TOPEKA Gov. Sam Brownback isn’t releasing the names of applicants for a new position on the Kansas Court of Appeals, even though the names of all candidates for the court and the state Supreme Court have been disclosed for more than 30 years.
The Legislature added a seat to the state’s second-highest court as of July 1, and changed the process for selecting its judges. Court of Appeals members will now be appointed by the governor, subject to state Senate confirmation, with no role for the nine-member judicial nominating commission.
The process for selecting Supreme Court justices is spelled out in the Kansas Constitution, and it won’t change. The nominating commission will continue to screen applicants and name three finalists. The governor is required to pick one of them, with no role for legislators.

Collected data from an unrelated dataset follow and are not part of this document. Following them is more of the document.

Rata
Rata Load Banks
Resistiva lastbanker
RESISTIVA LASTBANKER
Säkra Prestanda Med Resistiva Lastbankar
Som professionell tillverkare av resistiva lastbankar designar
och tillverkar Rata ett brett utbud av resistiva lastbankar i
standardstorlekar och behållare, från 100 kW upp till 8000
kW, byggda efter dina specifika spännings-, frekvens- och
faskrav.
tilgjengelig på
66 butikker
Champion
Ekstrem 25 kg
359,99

The Topeka Capital-Journal reported that the decision by the Republican governor is being criticized by Democratic legislative leaders and the chairwoman of the statewide commission that previously screened applicants for the Court of Appeals. Supporters of the new selection process for Court of Appeals judges say it’s more accountable to the public and prevents attorneys — who elect a majority of the nominating commission — from dominating the process.
Brownback spokeswoman Eileen Hawley said the governor is treating Court of Appeals appointments as he does appointments to his Cabinet or state boards and commissions. With non-judicial appointments, recent governors have not disclosed a list of everyone they’re considering.

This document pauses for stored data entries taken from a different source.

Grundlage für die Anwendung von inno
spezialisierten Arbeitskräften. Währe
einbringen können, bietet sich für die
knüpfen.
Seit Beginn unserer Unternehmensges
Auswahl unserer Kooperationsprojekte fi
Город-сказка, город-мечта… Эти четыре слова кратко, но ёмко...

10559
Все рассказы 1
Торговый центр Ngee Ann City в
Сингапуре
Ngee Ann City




Hawley said Kansans can weigh in on the judicial selection with senators after Brownback announces his pick. The governor’s office would say only that it had received “a number of applications” for the Court of Appeals seat.
“We will not be releasing the names of the applicants,” she said.

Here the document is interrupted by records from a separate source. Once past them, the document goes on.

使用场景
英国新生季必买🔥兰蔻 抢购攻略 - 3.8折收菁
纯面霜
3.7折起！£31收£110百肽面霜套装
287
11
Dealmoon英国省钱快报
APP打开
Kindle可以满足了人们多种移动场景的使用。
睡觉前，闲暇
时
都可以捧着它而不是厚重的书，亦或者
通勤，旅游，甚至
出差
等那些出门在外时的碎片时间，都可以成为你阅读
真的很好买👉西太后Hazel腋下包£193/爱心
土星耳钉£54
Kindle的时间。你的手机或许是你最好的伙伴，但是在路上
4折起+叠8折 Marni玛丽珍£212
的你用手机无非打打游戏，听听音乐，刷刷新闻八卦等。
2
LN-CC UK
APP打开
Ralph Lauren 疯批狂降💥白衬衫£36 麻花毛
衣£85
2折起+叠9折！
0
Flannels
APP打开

The nominating commission has released the names of Supreme Court and Court of Appeals applicants since 1981, and it now schedules public interviews with the candidates, though its deliberations are closed.
Commission Chairwoman Anne Burke, an Overland Park attorney, said Brownback’s office should let Kansas residents know who’s under consideration for judicial appointments. She called his decision not to release names “appalling and terrible.”
“Now, there is absolutely zero public input,” she said.
Brownback and his allies also pushed this year to alter the selection process for Supreme Court justices. The Senate adopted a proposed constitutional change to have the governor appoint and the Senate confirm justices and Court of Appeals judges, but supporters couldn’t get enough votes in the House, where a two-thirds majority was needed for the proposal to get on the ballot.
Supporters of the current system contend that it minimizes the politics involved in selecting appellate court judges and focuses on their legal experiences and other qualifications.